### Selection

════════════════

Nerdfighters

i find this developement rather exciting

Bad Seed Farm in Kansas City Brings Urban Farming to the Next Level: Legislation


Urban farming is not new -- its been a way to feed cities for thousands of years. But in the US, it was purposely planned out of our cities, even as they grew bigger and, as a result, hungrier. Now many of our cities contain massive sprawl, which have created new opportunities in the form of abandoned lots, a consequence of the economic downturn. But we also have a mobilized movement of individuals interested in feeding people, especially those without access to healthy fruits and vegetables (many of whom reside in cities). But connecting these dots is sometimes more complicated than it seems.

As urban farming takes hold across the nation, reviving old school ways of supporting communities with homegrown food, it will inevitably bump into resistance in the form of outdated laws and legislative confusion around this up and coming issue, in addition to complaints by neighbors who don't see the value in having a farm nearby when there are still packed shelves at the supermarket. These neighbors worry about their views, are disturbed by farm animal noises and deposits, and fear property value declines, which have more to do with economics than kale.

════════════════

### Given data
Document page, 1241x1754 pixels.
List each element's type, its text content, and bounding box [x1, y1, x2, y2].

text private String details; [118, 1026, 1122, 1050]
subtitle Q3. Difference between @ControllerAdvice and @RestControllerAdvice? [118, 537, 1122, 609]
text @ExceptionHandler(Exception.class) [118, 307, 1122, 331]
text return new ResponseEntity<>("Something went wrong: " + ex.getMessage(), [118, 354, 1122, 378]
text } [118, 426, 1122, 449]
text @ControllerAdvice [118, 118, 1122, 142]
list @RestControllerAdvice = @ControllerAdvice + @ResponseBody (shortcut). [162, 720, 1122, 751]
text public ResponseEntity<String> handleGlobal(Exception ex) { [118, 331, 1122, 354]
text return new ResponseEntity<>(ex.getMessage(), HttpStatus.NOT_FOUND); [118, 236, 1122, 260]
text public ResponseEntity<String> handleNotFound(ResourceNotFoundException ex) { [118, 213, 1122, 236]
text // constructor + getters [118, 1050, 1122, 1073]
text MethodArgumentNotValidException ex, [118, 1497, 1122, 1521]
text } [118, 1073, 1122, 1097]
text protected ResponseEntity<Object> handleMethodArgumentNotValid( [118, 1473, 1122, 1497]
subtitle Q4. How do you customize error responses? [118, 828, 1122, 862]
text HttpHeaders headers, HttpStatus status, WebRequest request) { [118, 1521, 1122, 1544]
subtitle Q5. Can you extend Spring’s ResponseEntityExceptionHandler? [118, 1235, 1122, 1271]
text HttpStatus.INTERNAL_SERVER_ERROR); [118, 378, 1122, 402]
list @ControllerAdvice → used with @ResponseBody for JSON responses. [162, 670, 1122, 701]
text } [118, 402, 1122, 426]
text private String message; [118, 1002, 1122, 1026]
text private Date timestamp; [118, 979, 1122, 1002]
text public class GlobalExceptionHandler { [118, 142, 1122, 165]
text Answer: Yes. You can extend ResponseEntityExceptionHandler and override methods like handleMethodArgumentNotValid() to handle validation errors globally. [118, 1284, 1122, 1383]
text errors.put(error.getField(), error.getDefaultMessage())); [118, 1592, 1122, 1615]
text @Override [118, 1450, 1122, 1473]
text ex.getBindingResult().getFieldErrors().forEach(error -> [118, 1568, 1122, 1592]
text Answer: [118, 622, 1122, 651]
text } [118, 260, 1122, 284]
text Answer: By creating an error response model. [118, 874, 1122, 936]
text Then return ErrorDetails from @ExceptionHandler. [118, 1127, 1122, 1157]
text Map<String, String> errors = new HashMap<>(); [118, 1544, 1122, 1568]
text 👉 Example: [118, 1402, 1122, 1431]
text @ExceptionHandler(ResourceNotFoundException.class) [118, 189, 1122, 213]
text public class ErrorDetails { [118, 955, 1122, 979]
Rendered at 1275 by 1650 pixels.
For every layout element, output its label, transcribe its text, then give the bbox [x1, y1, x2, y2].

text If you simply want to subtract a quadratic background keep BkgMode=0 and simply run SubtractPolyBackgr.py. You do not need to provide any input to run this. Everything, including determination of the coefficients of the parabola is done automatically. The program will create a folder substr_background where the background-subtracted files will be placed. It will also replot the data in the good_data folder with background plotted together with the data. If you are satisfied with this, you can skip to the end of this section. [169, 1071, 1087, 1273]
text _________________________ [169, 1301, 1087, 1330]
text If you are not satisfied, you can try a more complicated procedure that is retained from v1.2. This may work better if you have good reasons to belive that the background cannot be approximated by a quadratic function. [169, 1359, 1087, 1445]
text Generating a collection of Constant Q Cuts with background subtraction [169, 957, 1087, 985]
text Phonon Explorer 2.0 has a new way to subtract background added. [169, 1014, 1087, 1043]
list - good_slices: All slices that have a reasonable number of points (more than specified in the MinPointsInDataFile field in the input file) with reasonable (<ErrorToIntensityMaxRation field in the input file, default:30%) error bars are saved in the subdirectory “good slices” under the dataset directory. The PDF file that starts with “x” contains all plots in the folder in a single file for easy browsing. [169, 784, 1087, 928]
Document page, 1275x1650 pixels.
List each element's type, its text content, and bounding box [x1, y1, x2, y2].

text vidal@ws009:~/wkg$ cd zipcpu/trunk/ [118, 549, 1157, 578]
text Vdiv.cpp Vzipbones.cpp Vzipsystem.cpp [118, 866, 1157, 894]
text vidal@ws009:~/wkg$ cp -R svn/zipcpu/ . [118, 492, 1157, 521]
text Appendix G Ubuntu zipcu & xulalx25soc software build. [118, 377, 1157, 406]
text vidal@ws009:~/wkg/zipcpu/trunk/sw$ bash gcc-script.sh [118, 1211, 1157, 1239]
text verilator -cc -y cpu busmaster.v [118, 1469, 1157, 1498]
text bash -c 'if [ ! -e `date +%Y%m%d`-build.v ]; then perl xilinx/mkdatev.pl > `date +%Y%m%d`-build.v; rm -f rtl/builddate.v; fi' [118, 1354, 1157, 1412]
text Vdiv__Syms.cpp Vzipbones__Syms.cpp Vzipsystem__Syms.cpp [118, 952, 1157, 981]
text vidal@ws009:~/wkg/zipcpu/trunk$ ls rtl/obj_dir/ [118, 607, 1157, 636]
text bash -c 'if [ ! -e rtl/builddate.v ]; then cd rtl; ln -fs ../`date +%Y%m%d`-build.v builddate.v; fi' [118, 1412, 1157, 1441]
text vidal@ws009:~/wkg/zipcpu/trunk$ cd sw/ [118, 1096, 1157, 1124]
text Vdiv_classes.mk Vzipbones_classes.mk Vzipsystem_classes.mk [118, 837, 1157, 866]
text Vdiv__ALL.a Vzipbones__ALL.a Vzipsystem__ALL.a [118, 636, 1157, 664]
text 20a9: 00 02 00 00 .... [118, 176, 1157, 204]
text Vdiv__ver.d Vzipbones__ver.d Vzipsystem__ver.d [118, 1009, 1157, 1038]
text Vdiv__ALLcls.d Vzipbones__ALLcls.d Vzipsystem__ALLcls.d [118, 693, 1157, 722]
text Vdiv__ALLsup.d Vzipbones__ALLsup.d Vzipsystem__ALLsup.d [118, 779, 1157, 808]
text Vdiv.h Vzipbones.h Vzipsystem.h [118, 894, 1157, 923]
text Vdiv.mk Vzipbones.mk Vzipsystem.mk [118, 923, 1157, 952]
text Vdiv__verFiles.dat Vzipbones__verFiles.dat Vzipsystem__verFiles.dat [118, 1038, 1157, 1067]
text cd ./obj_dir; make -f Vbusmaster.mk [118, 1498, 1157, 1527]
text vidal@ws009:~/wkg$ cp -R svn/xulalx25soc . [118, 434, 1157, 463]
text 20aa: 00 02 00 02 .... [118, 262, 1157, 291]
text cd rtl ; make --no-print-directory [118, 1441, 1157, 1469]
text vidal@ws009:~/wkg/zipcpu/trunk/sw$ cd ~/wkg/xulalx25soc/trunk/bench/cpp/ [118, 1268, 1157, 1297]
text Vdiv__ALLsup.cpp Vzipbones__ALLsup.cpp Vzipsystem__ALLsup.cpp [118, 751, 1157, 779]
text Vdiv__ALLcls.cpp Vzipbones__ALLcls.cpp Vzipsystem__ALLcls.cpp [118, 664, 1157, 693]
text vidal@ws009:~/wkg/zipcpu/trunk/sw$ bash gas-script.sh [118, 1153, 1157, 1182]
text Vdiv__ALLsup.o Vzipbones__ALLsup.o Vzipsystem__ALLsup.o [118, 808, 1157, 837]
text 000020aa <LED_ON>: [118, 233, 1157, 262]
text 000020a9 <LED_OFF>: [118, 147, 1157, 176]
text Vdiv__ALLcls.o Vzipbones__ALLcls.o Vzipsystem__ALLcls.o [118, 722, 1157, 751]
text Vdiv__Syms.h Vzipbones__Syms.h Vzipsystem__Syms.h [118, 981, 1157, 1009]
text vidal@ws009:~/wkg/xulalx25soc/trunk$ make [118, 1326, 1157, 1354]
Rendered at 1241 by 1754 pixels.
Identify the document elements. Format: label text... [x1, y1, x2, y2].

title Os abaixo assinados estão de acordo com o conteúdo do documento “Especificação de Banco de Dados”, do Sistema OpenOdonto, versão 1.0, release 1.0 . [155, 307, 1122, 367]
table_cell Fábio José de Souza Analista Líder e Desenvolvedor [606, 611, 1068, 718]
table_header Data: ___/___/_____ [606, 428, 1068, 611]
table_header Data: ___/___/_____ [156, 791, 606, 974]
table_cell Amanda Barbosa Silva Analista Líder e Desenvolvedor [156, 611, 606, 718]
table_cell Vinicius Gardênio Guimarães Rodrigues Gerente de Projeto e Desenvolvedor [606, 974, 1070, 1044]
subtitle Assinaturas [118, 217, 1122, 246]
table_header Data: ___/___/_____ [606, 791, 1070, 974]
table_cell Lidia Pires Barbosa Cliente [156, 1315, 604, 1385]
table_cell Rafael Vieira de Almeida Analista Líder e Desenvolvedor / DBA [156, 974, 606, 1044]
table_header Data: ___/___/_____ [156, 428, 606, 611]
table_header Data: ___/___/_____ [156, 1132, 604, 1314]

════════════════

### To-do list
A - Write out the part of the urban farming post starting with "Urban farming is" and going on through "than it seems.".
B - List every thing that the urban farming post says bothers neighbors about having a farm nearby.
C - Carry on the urban farming post from its final sentence, the one about property value declines.

### Outputs in order
A -
Urban farming is not new -- its been a way to feed cities for thousands of years. But in the US, it was purposely planned out of our cities, even as they grew bigger and, as a result, hungrier. Now many of our cities contain massive sprawl, which have created new opportunities in the form of abandoned lots, a consequence of the economic downturn. But we also have a mobilized movement of individuals interested in feeding people, especially those without access to healthy fruits and vegetables (many of whom reside in cities). But connecting these dots is sometimes more complicated than it seems.

B -
- Their views
- Farm animal noises and deposits
- Property value declines

C -
These anticipated problems now have a face -- Bad Seed Farm is at the center of a neighborhood zoning debate in Kansas City, Missouri. The farm is run by two forward thinking young agriculturalists, Brooke Salvaggio and her husband Dan Heryer, both age 27, who pulled up a half acre of her grandfather's lawn (with his blessing) to plant their urban farm. The two provide local organic produce to city residents via their storefront farmer's market and run a popular CSA. But the farm is located in a more affluent section of the city, where it could be viewed as "rubbing up against the suburban ideal" of perfectly manicured lawns, said Katherine Kelly, Executive Director of the Kansas City Center for Urban Agriculture. "As more people get into urban agriculture, it becomes more visible to the neighbors," said Kelly. "As [urban farming] becomes a business... people start having opinions about it."

Bad Seed is one of around fifty urban farms in greater Kansas City, where almost 22% of inhabitants were living below the poverty line in 2007, and unemployment jumped around 5 points (to 13.1% in Kansas City, KS, and 10.4% in Kansas City, MO) in the last year. This particular case has brought to the fore an issue which is bound to come up again and again as growing food changes the cityscape: how do we value urban land, and what are the existing laws on the books that keep urban agriculture from flourishing and feeding locals?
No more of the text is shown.